Huh? That can’t be right.
You heard me right, please don’t use Encoding.Default. Encoding.Default sounds like the right thing to do (after all it does say “Default” right there in its name), and its pretty easy, and it even seems to work OK, but there are some pretty big gotchas with Encoding.Default.
- Encoding.Default returns the current system code page. If someone changes the code page or if the saved data is shared with a different machine, it might be decoded as gibberish. If you use latin-based languages you might not notice this very quickly, but once you start thinking globally you’ll might find all sorts of strange encoding/code page related bugs.
- Since Encoding.Default changes depending on what machine you’re using, you might find users are sending data files to other users who are complaining because those files are corrupt. They probably really aren’t corrupt, they’re probably just using the wrong Encoding to decode them.
- Encoding.Default provides an “ANSI” code page, which can only support a small fraction of the characters in Unicode, particularly for single byte locales such as those used in the US. That means that users can probably enter characters that would be translated to ? or cause fallback behavior.
- Encoding.Default doesn’t provide any information about what Encoding it is.

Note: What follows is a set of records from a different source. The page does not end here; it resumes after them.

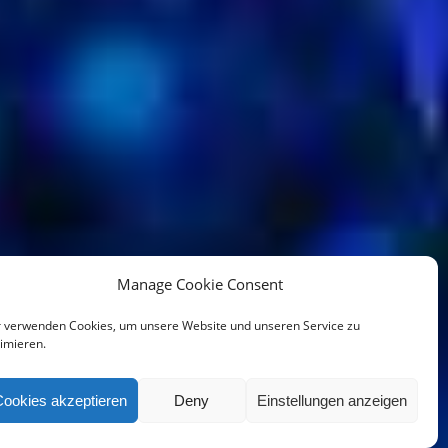
Manage Cookie Consent
 verwenden Cookies, um unsere Website und unseren Service zu
imieren.
Cookies akzeptieren
Deny
Einstellungen anzeigen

So if you do use it, it would be wise to use some sort of higher level protocol to explicitly declare what Encoding the files is encoded as. Some encodings like UTF-8 or UTF-16 allow for a byte order mark that can be used as a signature to be fairly certain that the file is correctly encoded.
- Encoding.Default uses best fit behavior, which is bad, see Best Fit in WideCharToMultiByte and System.Text.Encoding Should be Avoided.
So if you can’t use Encoding.Default, what should you use? I’d recommend UTF-8 (Encoding.UTF8) or UTF-16 (Encoding.Unicode). Either of these support all of the characters that the framework can handle, so no more unexpected ?s. For English, UTF-8 is effectively as efficient as 1252, but UTF-8 supports unexpected characters that 1252 would drop. UTF-16 is a better choice for most scripts that require double byte encodings. For most scripts UTF-8 or UTF-16 have only slightly larger data sizes than the more restrictive “default” encoding. The extra confidence that the data is correctly encoded is almost always worth this small cost in data size. Even a web site on a dial up modem the size difference would be a negligible fraction of the total text and graphic sizes.